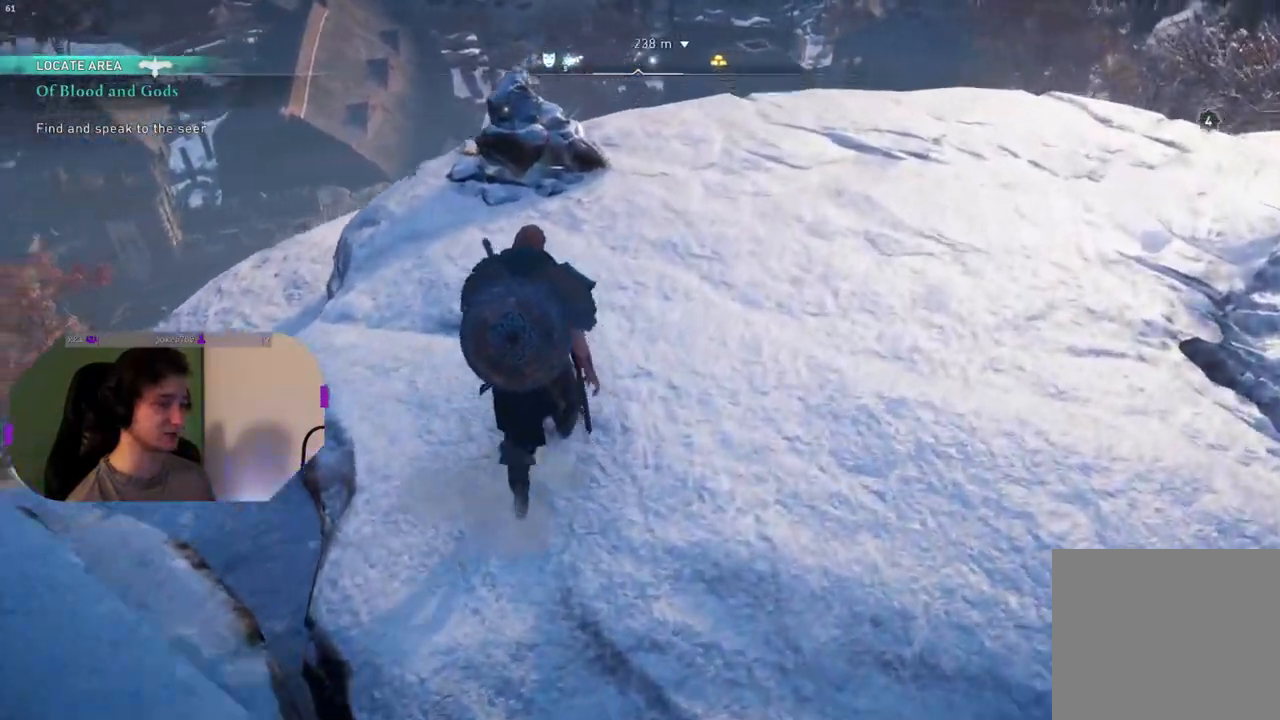
{"buttons": [], "left_stick": "up", "right_stick": "down-left", "events": [[100, "R1", "down"], [267, "R1", "up"], [367, "right_stick", "down-left"]]}
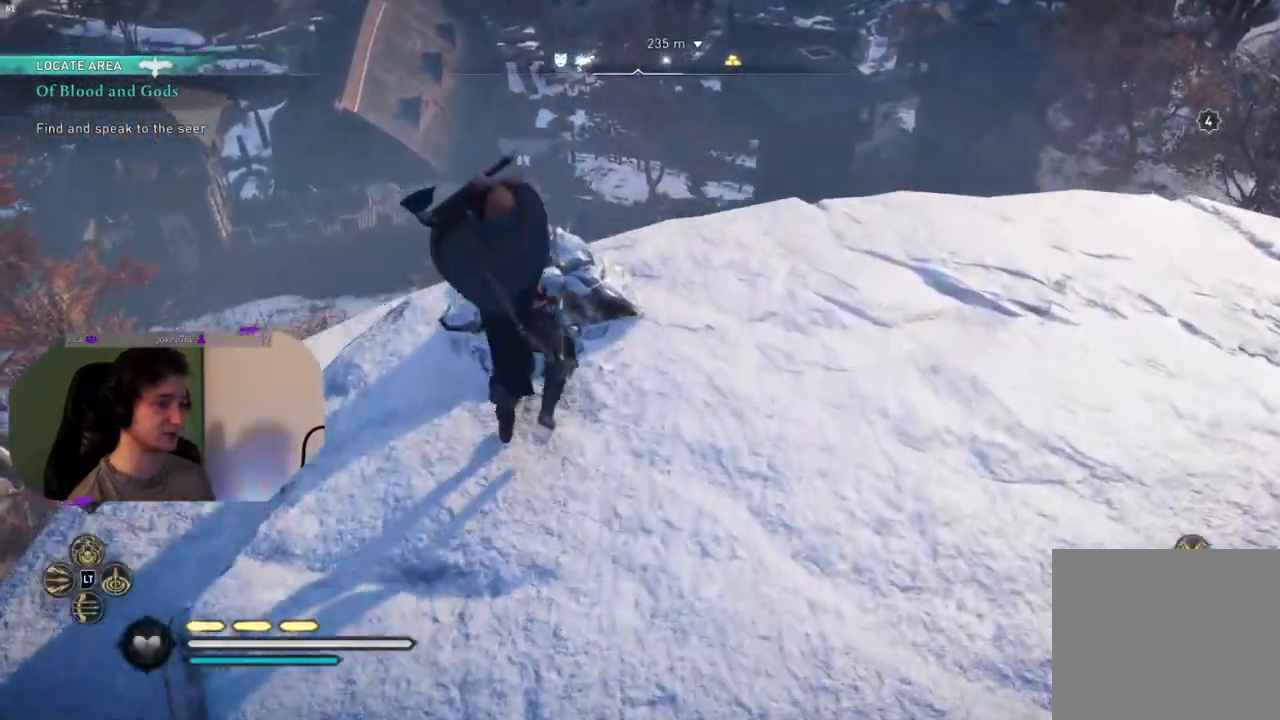
{"buttons": [], "left_stick": "center", "right_stick": "down-left", "events": [[50, "left_stick", "center"], [50, "right_stick", "down"], [417, "right_stick", "down-left"]]}
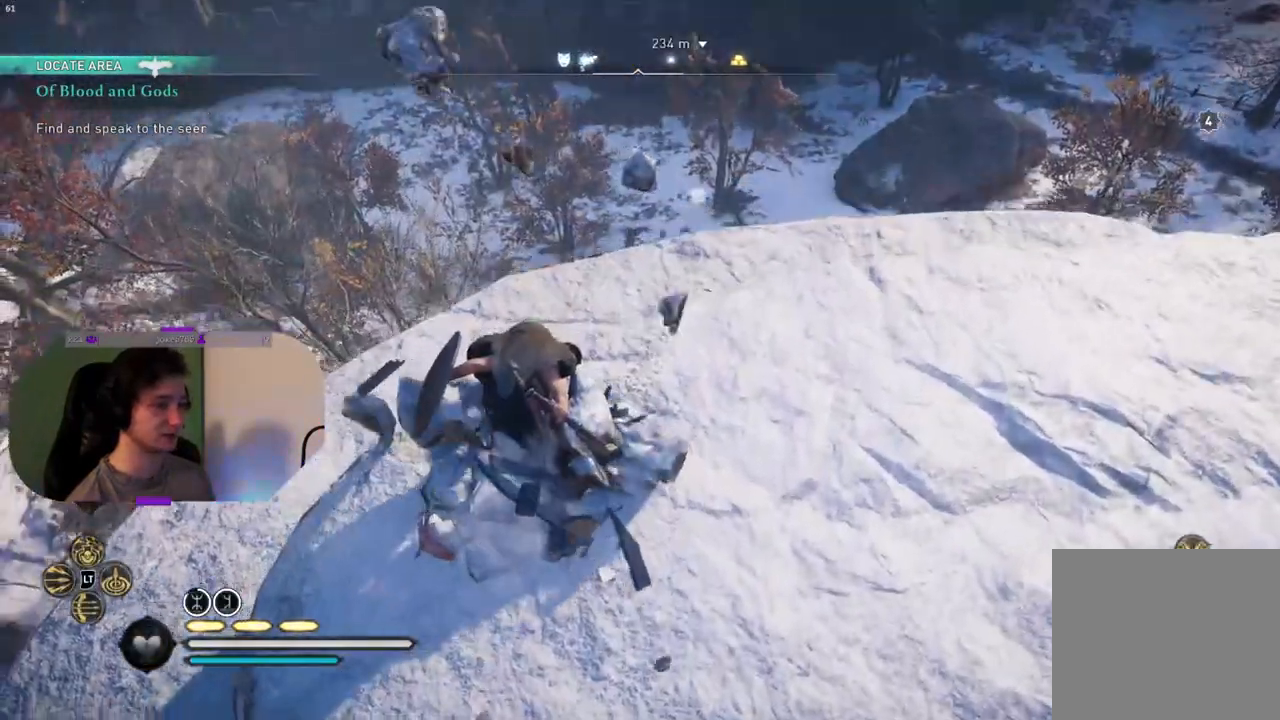
{"buttons": ["TRIANGLE"], "left_stick": "center", "right_stick": "center", "events": [[33, "right_stick", "center"], [267, "TRIANGLE", "down"], [400, "TRIANGLE", "up"], [467, "TRIANGLE", "down"]]}
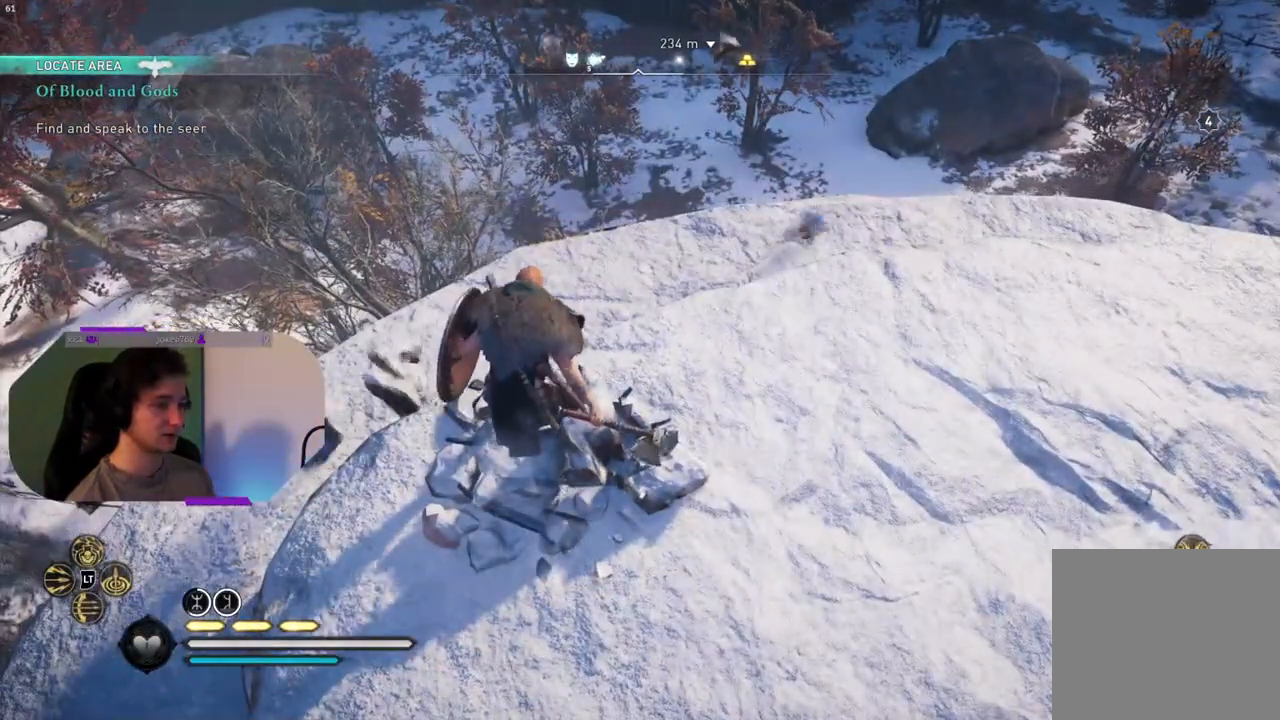
{"buttons": ["TRIANGLE"], "left_stick": "center", "right_stick": "center", "events": [[67, "TRIANGLE", "up"], [133, "TRIANGLE", "down"], [217, "TRIANGLE", "up"], [300, "TRIANGLE", "down"], [383, "TRIANGLE", "up"], [467, "TRIANGLE", "down"]]}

-- Exercise goal --
Please print all the data above word for word. Pictures should not appear in the copy.

-- Output of the task --
{"buttons": [], "left_stick": "up", "right_stick": "down-left", "events": [[100, "R1", "down"], [267, "R1", "up"], [367, "right_stick", "down-left"]]}
{"buttons": [], "left_stick": "center", "right_stick": "down-left", "events": [[50, "left_stick", "center"], [50, "right_stick", "down"], [417, "right_stick", "down-left"]]}
{"buttons": ["TRIANGLE"], "left_stick": "center", "right_stick": "center", "events": [[33, "right_stick", "center"], [267, "TRIANGLE", "down"], [400, "TRIANGLE", "up"], [467, "TRIANGLE", "down"]]}
{"buttons": ["TRIANGLE"], "left_stick": "center", "right_stick": "center", "events": [[67, "TRIANGLE", "up"], [133, "TRIANGLE", "down"], [217, "TRIANGLE", "up"], [300, "TRIANGLE", "down"], [383, "TRIANGLE", "up"], [467, "TRIANGLE", "down"]]}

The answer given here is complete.